What’s the matter with South Carolina? With the state’s Republican presidential primary scheduled for Saturday, there have been reports of negative robocalls from mysterious groups and word of push polls—surveys that are ostensibly neutral but in fact lead voters to a particular opinion. Charleston’s Post and Courier has launched a website to keep track of “questionable campaign activity.” (So far, the reports range from stolen yard signs to a robocall asking “how [the respondent] felt about the fact that Trump is trying to stop veterans from running businesses in New York City because they are eyesores.”) After all, the state has a reputation as home of some of America’s most underhanded political tricks.

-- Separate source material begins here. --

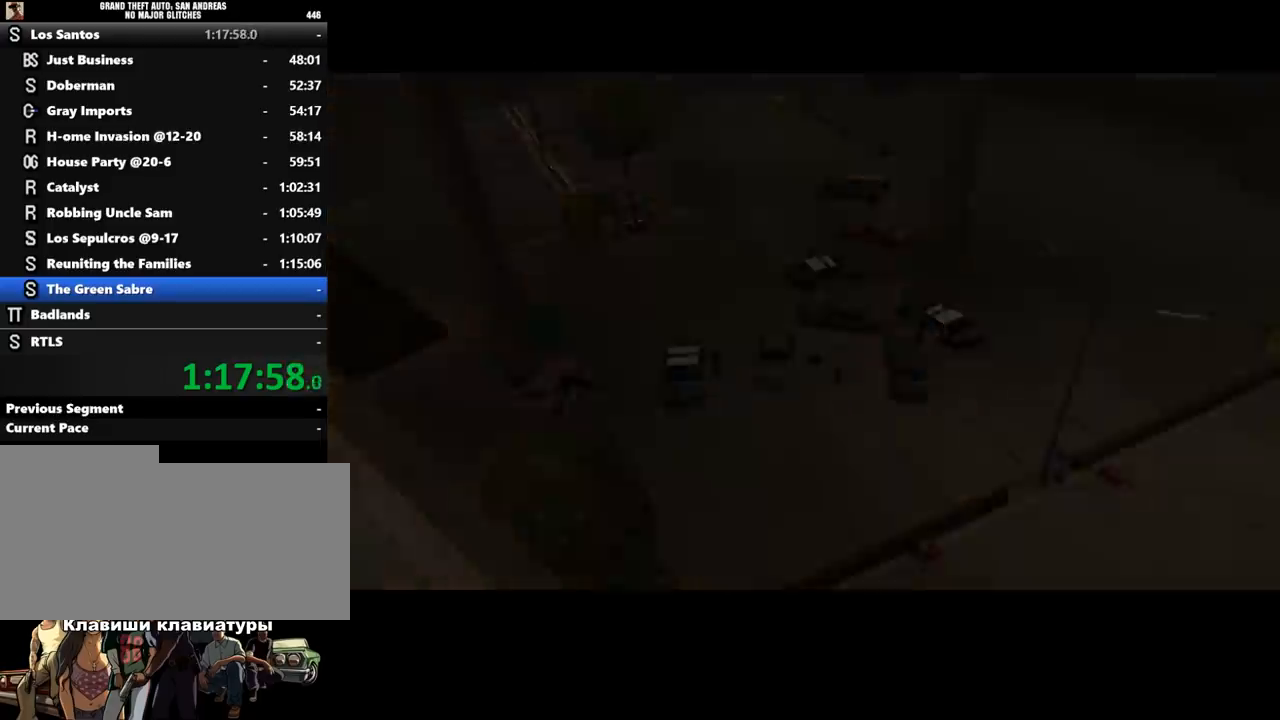
{"keys": ["shift_l", "w"], "mouse": [], "events": [[67, "shift_l", "down"], [200, "shift_l", "up"], [233, "shift_l", "down"], [333, "w", "down"], [367, "shift_l", "up"], [467, "shift_l", "down"]]}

“Ask a veteran of South Carolina politics to name the ugliest chapter in his state’s low-down and dirty political history and he may be slow to answer,” Michael Crowley noted in TIME back in 2012. “Not because he’s offended, but because there are so many acts of dark magic to choose from.”

The examples listed by Crowley were many: the 2000 whisper campaign that alleged that John McCain’s adopted daughter, who is from Bangladesh, was in fact his own illegitimate African-American child; the 2008 Mormon-themed greeting cards that purported to be from Mitt Romney; the accusations that 2010 gubernatorial candidate Nikki Haley had an affair. “More-seasoned veterans might reach back to the 1978 phone calls pointedly ‘asking’ voters’ opinions about the faith of a Jewish candidate for Congress,” Crowley continued. “Or the curious case two years later of the reporter who asked a Democratic congressional candidate about his history of ‘psychotic treatment.'”

Both of those two early examples were linked, to varying degrees, to Lee Atwater, a political operative who, as TIME explained amid the 2000 campaign, “helped turn South Carolina, his home state, into the most reliably Republican place in the country.” Atwater, who died in 1991 after having said that he regretted some of his tactics, was perhaps most associated with the ads that linked Michael Dukakis to the rapist Willie Horton during the 1988 presidential race. (While the ads were produced by a committee independent from George H.W. Bush’s campaign, which was managed by Atwater, the operative was often credited with making Horton an issue in the election.) That Atwater was from South Carolina was, by many accounts, a crucial part of the state’s becoming a testing ground for negative politics, even after he was no longer involved.

But South Carolina’s place as the first-in-the-South primary may be equally to blame, rather than anything to do with the Palmetto State’s character. It can be make-or-break for candidates, so campaigns are more likely to pull out all the stops in a place where doing so would fit the narrative anyway.

For this year’s race, however, some have suggested that the days of dirt are over. For one thing, there’s plenty of reason to doubt that dirty political tricks have made a real difference in any of their recent iterations: Many races have turned out the way they likely would have without the scheming—for example, Nikki Haley, she of the adultery smear campaign, won her race and is still governor. Plus, the Internet makes things easier to trace. For now however, with days left in which things could get ugly, those watching South Carolina still have reason to do so with apprehension.